My first monograph, For the Record: On Sexuality and the Colonial Archive in India (winner of the Alan Bray Memorial Book Award for best book in lesbian, gay, or queer studies in literature and cultural studies, Modern Language Association, 2010) considers the relationship between sexuality and the colonial archive by posing the following questions: Why does sexuality (still) seek its truth in the historical archive? What are the spatial and racial logics that compel such a return? And conversely, what kind of “archive” does such a recuperative hermeneutics produce? Rather than render sexuality’s relationship to the colonial archive through the preferred lens of historical invisibility (which would presume that there is something about sexuality that is lost or silent and needs to “come out”), I engage sexuality’s recursive traces within the colonial archive against and through our very desire for access.
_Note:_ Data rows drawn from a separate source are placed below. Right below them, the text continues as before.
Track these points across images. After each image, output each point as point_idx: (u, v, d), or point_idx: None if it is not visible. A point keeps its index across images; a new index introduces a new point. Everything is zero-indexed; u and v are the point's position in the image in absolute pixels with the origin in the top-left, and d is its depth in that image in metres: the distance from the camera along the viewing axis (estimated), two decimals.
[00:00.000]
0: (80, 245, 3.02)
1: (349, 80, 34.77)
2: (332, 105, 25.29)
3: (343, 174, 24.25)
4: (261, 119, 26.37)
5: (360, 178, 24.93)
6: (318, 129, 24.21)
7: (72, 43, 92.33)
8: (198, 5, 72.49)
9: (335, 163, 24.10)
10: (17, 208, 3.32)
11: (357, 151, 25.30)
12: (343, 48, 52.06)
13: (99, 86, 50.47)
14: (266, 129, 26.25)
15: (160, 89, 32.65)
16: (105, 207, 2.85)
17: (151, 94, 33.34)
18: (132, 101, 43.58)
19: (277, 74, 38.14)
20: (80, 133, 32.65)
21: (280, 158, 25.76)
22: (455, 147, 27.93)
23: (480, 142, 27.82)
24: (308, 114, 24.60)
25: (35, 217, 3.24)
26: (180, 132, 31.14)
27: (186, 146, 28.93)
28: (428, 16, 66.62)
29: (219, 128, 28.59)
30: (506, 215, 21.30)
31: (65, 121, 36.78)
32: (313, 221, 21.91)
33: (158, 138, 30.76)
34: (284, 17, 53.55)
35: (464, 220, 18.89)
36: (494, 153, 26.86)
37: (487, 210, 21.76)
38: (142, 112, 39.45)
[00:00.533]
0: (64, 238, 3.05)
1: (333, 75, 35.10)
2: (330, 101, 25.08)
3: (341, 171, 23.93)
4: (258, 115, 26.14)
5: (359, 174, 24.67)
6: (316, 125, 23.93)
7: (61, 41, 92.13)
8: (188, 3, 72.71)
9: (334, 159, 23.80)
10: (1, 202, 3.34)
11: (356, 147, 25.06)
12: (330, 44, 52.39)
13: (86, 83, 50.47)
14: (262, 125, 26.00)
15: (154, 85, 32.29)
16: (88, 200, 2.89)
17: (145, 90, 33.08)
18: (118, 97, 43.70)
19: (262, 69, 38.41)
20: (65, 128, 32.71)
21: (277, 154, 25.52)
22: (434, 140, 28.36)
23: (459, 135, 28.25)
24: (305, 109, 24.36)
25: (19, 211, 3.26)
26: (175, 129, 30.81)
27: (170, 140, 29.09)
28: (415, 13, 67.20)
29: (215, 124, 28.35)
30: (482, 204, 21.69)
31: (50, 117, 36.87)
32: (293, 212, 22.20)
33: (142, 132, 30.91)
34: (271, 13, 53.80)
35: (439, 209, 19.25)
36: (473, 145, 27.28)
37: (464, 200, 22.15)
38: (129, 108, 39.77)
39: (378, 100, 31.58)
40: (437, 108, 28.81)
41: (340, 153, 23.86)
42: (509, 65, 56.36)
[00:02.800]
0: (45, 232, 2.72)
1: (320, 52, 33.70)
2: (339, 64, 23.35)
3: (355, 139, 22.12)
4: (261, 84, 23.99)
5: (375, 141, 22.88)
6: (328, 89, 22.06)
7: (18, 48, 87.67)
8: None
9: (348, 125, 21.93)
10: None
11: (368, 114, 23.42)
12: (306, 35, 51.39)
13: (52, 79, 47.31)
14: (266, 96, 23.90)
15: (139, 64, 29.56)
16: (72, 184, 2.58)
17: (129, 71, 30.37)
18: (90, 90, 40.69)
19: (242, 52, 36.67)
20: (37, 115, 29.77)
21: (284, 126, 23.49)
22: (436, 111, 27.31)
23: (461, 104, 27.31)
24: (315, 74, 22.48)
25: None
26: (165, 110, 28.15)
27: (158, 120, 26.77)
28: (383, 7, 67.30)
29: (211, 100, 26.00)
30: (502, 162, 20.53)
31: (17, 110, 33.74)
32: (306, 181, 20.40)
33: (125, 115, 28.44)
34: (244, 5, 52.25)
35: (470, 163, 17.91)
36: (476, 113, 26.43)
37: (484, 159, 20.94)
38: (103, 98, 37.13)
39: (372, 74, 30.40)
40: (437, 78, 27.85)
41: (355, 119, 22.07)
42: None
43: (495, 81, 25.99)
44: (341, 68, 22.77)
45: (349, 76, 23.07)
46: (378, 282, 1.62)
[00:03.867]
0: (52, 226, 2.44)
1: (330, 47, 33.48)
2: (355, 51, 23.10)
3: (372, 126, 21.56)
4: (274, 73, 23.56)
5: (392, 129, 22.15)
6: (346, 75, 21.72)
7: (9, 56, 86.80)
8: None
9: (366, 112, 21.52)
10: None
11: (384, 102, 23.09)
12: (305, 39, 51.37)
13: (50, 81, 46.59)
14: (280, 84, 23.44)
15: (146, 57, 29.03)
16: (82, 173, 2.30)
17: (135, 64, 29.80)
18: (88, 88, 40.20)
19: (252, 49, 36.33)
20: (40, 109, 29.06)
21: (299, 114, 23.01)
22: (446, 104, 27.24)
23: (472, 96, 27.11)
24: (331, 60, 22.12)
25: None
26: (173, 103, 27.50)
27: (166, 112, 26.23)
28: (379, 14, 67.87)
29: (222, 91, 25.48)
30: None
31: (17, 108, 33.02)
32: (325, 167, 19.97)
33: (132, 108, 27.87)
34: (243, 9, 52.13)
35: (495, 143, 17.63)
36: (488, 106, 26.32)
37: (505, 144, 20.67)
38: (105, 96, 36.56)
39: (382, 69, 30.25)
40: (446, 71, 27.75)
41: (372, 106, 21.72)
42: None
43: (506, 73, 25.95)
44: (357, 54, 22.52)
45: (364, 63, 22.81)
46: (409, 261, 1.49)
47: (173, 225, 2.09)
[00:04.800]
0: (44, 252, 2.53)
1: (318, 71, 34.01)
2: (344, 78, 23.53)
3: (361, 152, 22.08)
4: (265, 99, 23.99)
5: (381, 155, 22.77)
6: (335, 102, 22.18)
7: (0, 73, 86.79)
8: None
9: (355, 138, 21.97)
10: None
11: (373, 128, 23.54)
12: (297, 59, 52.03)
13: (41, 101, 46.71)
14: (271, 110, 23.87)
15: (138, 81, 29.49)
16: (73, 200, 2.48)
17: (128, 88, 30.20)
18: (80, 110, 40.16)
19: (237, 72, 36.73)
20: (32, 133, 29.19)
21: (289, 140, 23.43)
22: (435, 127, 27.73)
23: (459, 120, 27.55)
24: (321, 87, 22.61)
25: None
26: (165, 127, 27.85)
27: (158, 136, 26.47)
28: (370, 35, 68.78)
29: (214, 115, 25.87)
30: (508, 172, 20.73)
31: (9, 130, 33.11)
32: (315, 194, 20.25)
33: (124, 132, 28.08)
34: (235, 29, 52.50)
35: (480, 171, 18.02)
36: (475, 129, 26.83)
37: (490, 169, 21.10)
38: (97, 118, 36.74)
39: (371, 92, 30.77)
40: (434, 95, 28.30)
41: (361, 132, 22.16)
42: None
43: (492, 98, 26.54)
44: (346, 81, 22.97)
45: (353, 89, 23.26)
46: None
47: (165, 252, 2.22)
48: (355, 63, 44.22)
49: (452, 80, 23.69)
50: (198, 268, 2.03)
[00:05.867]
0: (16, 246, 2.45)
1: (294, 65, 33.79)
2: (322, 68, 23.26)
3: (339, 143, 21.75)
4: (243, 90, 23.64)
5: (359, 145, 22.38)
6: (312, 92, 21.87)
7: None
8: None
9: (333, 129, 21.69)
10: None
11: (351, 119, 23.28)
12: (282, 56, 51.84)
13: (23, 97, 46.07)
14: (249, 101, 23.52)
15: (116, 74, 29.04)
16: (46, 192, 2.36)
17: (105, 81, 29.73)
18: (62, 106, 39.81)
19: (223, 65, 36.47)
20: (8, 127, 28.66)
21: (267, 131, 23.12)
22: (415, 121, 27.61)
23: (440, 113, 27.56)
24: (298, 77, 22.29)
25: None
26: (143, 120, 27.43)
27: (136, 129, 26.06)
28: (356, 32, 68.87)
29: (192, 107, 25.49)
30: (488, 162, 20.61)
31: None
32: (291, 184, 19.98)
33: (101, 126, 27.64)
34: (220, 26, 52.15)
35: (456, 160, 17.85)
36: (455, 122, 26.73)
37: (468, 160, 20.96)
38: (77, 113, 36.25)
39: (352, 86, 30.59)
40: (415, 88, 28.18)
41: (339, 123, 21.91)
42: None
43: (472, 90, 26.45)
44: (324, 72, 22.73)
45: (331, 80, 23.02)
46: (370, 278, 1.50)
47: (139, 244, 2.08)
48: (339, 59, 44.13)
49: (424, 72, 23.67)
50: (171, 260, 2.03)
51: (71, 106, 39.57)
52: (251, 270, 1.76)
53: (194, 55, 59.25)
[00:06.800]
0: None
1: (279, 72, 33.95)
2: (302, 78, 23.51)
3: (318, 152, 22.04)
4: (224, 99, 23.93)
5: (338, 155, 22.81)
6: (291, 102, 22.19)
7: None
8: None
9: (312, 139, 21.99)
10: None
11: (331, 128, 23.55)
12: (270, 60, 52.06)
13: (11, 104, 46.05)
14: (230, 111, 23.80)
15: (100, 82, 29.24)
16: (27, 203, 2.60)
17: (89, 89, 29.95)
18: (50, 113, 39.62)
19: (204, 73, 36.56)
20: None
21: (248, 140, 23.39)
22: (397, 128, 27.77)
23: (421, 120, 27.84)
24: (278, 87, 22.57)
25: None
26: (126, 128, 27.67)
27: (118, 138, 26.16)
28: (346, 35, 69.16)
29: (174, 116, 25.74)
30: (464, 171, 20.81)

My second monograph, Abundance: Sexuality’s History (Duke University Press, 2023), refuses the historical common sense that archival loss is foundational to a subaltern history of sexuality, and that the deficit of our minoritized pasts can be redeemed through acquisitions of lost pasts. Instead, I theorize the radical abundance of sexuality through the archives of the Gomantak Maratha Samaj—a caste-oppressed devadasi collective in South Asia—that are plentiful and quotidian, imaginative and ordinary. Here, abundance is inextricably linked to the histories of subordinated groups in ways that challenge narratives of their constant devaluation. Summoning abundance over loss upends settled genealogies of historical recuperation and representation and works against the imperative to fix sexuality within wider structures of vulnerability, damage, and precarity. Multigeneric and multilingual, transregional and historically supple, Abundance centers sexuality within area, post/colonial, and anti/caste histories.

Education

Ph.D., English, University of Pennsylvania

B.A., College Scholar, Cornell University

Awards

For the Record Cover

Winner of the 2010 Alan Bray Memorial Book Award for Best Book in Lesbian, Gay, or Queer Studies in Literature and Cultural Studies from the GL/Q Caucus of the Modern Language Association.